FIIs are a way to democratize investment in real estate, as they allow anyone to invest in this market with little money. Real estate funds are divided into quotas, which are small fractions of the total property owned by the fund. In this way, when buying a share of an FII, the investor becomes the owner of a small part of all the properties that the fund owns.

FIIs have several advantages over direct investment in real estate. First, they are more affordable, as it is possible to buy shares in a real estate fund with less than R$100. In addition, they are more diversified, as a single FII can own dozens or even hundreds of properties, which reduces investment risk. Finally, FIIs are more liquid, as their shares are traded on a stock exchange and can be bought or sold at any time during the exchange's trading hours.

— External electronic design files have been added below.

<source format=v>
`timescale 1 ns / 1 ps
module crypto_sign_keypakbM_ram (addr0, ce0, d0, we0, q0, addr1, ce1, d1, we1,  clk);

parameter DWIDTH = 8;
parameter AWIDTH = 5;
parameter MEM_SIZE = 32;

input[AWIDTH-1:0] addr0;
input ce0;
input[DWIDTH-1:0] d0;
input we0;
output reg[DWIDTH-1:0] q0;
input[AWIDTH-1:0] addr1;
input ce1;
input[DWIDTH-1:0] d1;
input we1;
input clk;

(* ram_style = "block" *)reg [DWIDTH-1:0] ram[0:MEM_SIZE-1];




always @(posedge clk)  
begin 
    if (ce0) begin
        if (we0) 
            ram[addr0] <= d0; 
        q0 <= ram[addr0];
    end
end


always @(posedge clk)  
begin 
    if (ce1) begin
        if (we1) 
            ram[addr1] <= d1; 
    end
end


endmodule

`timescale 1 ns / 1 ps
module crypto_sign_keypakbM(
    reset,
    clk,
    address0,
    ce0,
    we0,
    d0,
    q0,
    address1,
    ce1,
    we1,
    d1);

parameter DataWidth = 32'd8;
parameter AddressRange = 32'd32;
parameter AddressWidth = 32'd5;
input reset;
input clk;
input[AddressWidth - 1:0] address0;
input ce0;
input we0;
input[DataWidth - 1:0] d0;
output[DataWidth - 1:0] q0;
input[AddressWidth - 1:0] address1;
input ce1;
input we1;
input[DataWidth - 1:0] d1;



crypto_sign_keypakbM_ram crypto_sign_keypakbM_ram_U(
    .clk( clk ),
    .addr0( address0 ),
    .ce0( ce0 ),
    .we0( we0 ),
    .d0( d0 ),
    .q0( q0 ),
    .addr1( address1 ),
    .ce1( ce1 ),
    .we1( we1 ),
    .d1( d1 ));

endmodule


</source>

On the other hand, FIIs also have risks. The main one is the vacancy risk, which is the possibility that the fund's properties become unoccupied and do not generate income. In addition, there is the risk of property devaluation, which can occur for various reasons, such as property deterioration, changes in the real estate market or even economic crises.

In addition to FIIs, another market that has gained prominence is the derivatives market. Derivatives are financial instruments whose value derives from another asset, called the underlying asset. The underlying asset can be a stock, a currency, an interest rate, an index, among others.

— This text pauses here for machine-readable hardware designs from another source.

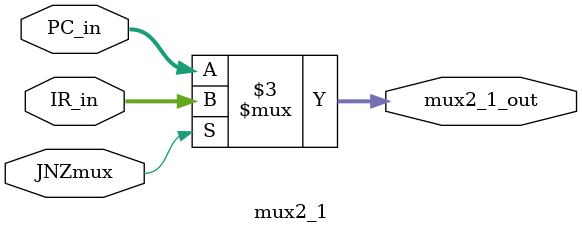
<source format=v>
module mux2_1(IR_in,mux2_1_out,JNZmux,PC_in);
        input   [3:0]IR_in;
        input   JNZmux;
        input   [3:0]PC_in;
        output  reg [3:0]mux2_1_out;
        
        always @(*) begin
                if(JNZmux) mux2_1_out = IR_in;
                else mux2_1_out = PC_in;
        end
endmodule
</source>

Derivatives are mainly used for hedging (protection), speculation or arbitrage purposes. In hedging, derivatives are used to protect an investment against changes in the price of the underlying asset. In speculation, derivatives are used to try to profit from changes in the price of the underlying asset. In arbitrage, derivatives are used to try to profit from price differences of the same asset in different markets.

The main types of derivatives are futures, options, swaps and forwards. Futures contracts are agreements to buy or sell an underlying asset at a future date at a predetermined price. Options give the holder the right, but not the obligation, to buy or sell an underlying asset at a predetermined price at a future date. Swaps are agreements to exchange cash flows or other economic values. Forwards are similar to futures, but are private agreements between the parties and are not traded on an exchange.

Derivatives are complex and high-risk financial instruments, and their improper use can lead to large financial losses. Therefore, it is important for investors to have a good understanding of these instruments before starting to trade with them.

In summary, both FIIs and derivatives are forms of investment that can bring good returns, but which also have risks. Therefore, it is critical that investors study and understand these markets well before starting to invest in them.